A fault is when a component deviates from its spec, while a failure is when the system no longer provides the required service to the user.
Better to design fault-tolerant systems because we can’t reduce the probability of a fault to zero.
In fault-tolerant systems, one should trigger faults deliberately in order to test the tolerance, e.g. randomly killing individual processes.
However, not all things can be tolerated. For instance, if an attacker gains access to sensitive data, then the damage can’t be undone. In that case, aim for prevention.
Hardware Faults
Hard disks' mean time to failure (MTTF) is about 10 to 50 years. On a storage cluster with 10k disks, we should expect one disk to die per day.
Adding redundancy of hardware components is fine if backups can be quickly restored to new machines, and downtime can be tolerated.
But applications need tons of data and compute - think of AWS. The rate of hardware faults increases proportionally.
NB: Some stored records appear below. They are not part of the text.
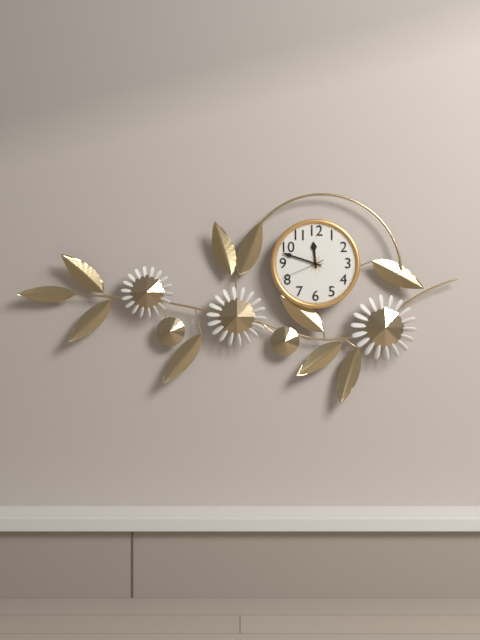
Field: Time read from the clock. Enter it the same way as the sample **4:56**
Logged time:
**11:48**
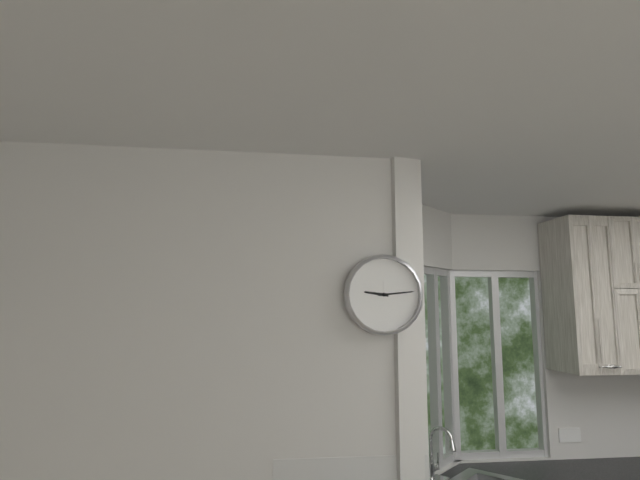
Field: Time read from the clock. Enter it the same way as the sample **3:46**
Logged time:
**9:14**
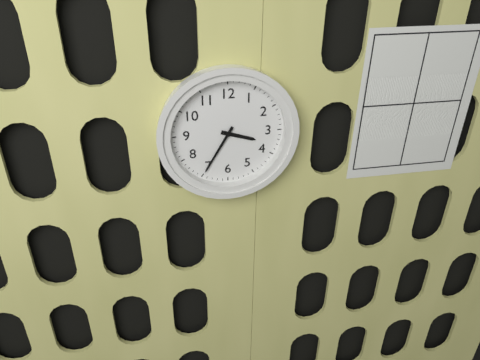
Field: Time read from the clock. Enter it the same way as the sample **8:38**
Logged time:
**3:35**
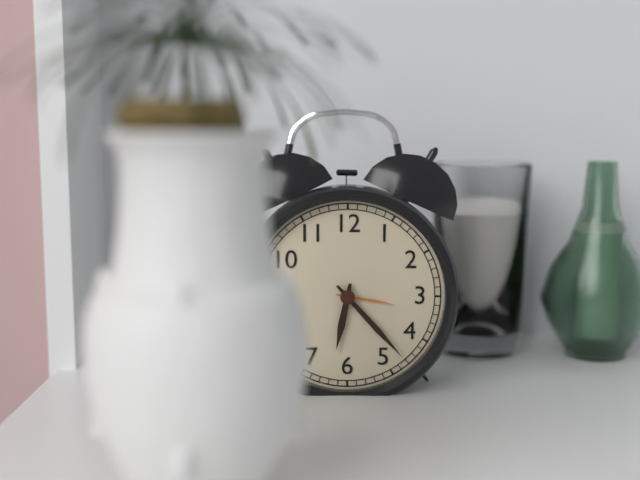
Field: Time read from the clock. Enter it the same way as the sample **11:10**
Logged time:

We’re now moving to software fault-tolerance. Systems are built such that they can tolerate the loss of entire machines without downtime.
Software Errors
Software errors are notorious because they’re correlated across nodes, e.g. Linux kernel bug that caused many applications to hang simultaneously on the leap second of June 30, 2012.
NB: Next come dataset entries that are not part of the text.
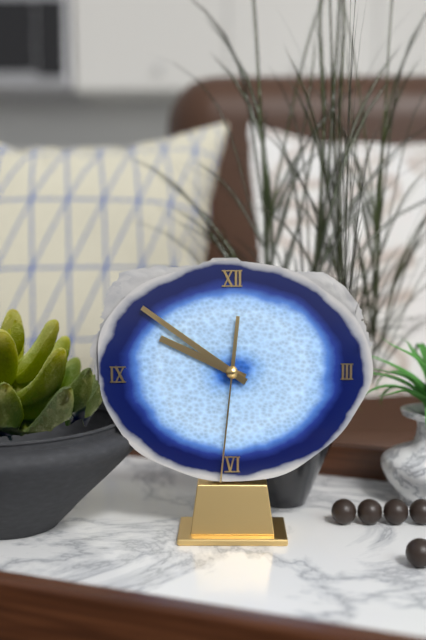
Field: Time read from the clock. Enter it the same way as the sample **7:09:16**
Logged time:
**9:51:31**
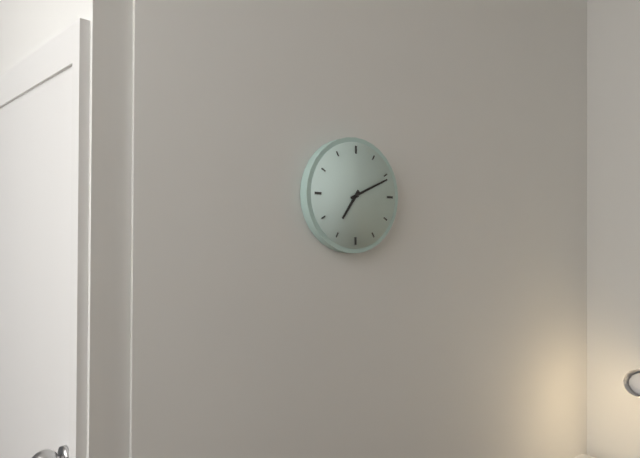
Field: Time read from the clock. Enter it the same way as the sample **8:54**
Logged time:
**7:11**
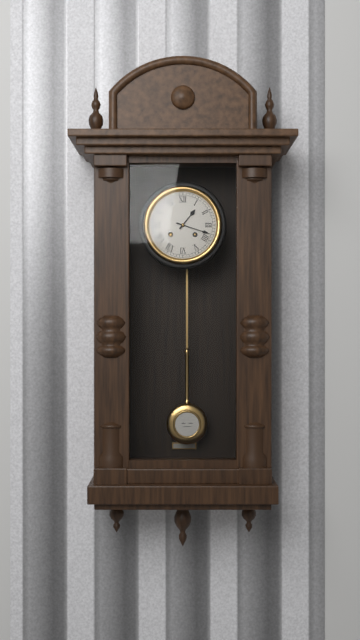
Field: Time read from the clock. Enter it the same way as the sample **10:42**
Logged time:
**1:18**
They are hard to trace because the software makes some kind of assumption that is usually but not always true.
Human Errors
Make it easy to do the right thing in the abstractions, APIs and admin interfaces.
Provide fully-featured non-production sandboxes for people to experiment in.
Test thoroughly at all levels - unit tests to integration tests to manual tests.
Allow quick and easy recovery from human errors.
Set up detailed and clear monitoring, e.g. performance metrics and error rates.
Reminds me of graph connectivity. Suppose a successful system means that there exists some path \(v_1 \rightsquigarrow v_n \). Tolerance means that removing some node, \(v_i\) with \(i \notin {1, n} \) still leaves some \(v_1 \rightsquigarrow v_n \). Suddenly, COS 423 starts to make practical sense.